• [Exercise] List each distinct bracketed standard section label cited in the forum thread below on function call results, counting each label once.

It seems a bit clearer to use return type instead of result type after excluding (pseudo-)destructor calls (although they are not always the same, the difference doesn't matter here).

(Pseudo-)destructor calls are already specified to have type void and thus can't be glvalues.

It seems a bit clearer to use return type instead of result type

Yes, It was my original thought before proposing the suggestion. However, it still does not clarify the result of the function call, as pointed out in this issue, we lack to specify the destination type of the conversion. So, instead of replacing result type with return type for [expr.call] p14, It might be better to directly clarify the result of the function call.

You reminded me that we should have a special rule to specify the result/value category of the function call whose return type is void, since either it has no operand of the return statement or it is a pseudo-destructor.

Change [expr.call] p9 to

A function call where the return type of the function is T has the same value category and result as:

• if T is cv void, a prvalue of T that has no result.
• Otherwise, if the operand of the return statement ([stmt.return]) that transferred control out of the called function (if any) is E, for an invented declaration T t = E;

• If no conversion is required and E is an expression, E.
• Otherwise, the unqualified-id t; t is an lvalue if T is an lvalue reference type or an rvalue reference to function type ([dcl.ref]), an xvalue if T is an rvalue reference to object type, and a prvalue otherwise.
  [note: E may be a braced-init-list. --end note]

I don't think this is correct. For example,

int f()
{
  int x;
  return x;
}

I think this qualifies as "no conversion is required". The operand of the return statement is an lvalue, yet the function call f() obviously yields a prvalue.

Why wouldn't an lvalue-to-rvalue conversion apply to the operand x in that example? As said in [basic.lval] p5

The result of a prvalue is the value that the expression stores into its context; a prvalue that has type cv void has no result.

Since the function call f() is a prvalue, its result should be the value stored in x where the value is fetched by the way specified in [conv.lval] p3.4:

Otherwise, the object indicated by the glvalue is read ([defns.access]), and the value contained in the object is the prvalue result.

I think the proposed suggestion is not good for class type, consider this example

struct B{};
B fun1(B& b){
    return b;
}

We have said that converting an argument of a class type to the same type is an identity conversion, which means no conversion is required. So, I think the proposed suggestion might be simplified to

Otherwise, if the operand of the return statement ([stmt.return]) that transferred control out of the called function (if any) is E, S is (E) if E is an expression that is not an assignment-expression, or E otherwise. For an invented declaration T t = S;, the function call has the same result and value category as the unqualified-id t; t is an lvalue if T is an lvalue reference type or an rvalue reference to function type ([dcl.ref]), an xvalue if T is an rvalue reference to object type, and a prvalue otherwise. The program is ill-formed If the declaration would be ill-formed.

• [Information given]

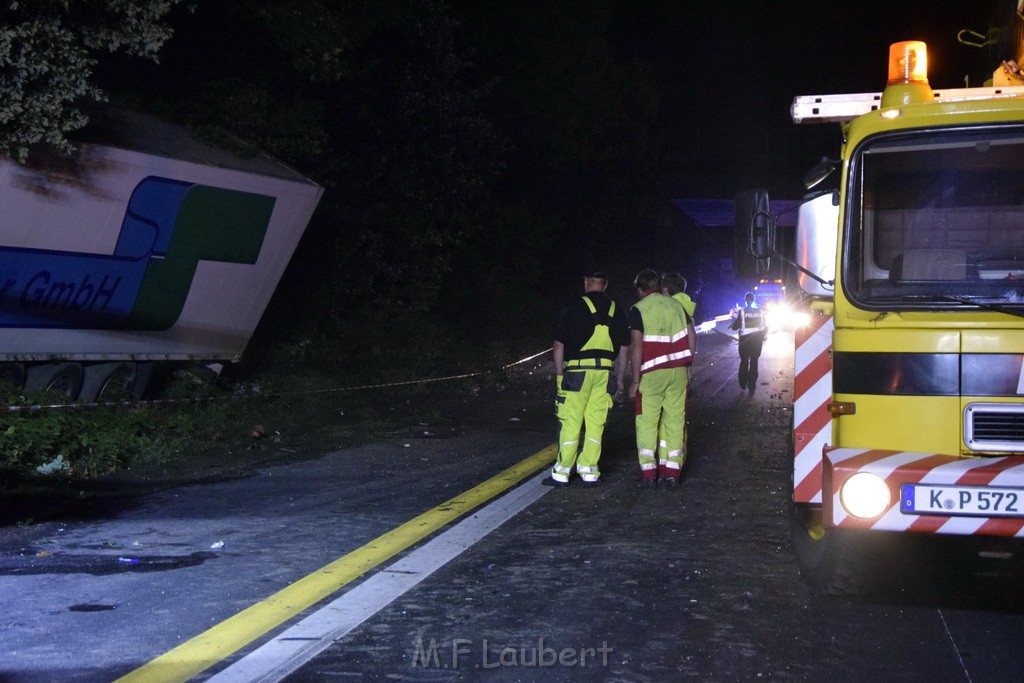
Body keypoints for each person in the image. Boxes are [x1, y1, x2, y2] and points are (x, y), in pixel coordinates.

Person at [545, 270, 630, 487]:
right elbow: (624, 348)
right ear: (605, 284)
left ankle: (562, 472)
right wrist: (620, 378)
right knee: (596, 423)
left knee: (571, 420)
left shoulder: (573, 306)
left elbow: (559, 345)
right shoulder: (616, 309)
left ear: (586, 282)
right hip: (604, 374)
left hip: (576, 374)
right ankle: (590, 471)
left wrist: (559, 374)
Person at [627, 269, 696, 488]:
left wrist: (635, 380)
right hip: (678, 372)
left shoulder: (639, 309)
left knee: (647, 422)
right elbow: (691, 335)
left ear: (641, 289)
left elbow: (637, 345)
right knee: (675, 420)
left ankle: (649, 473)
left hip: (651, 374)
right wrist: (687, 364)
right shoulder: (677, 305)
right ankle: (672, 471)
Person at [659, 272, 697, 470]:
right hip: (681, 367)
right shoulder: (686, 306)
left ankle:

• [Solution] [expr.call], [stmt.return], [dcl.ref], [basic.lval], [conv.lval], [defns.access]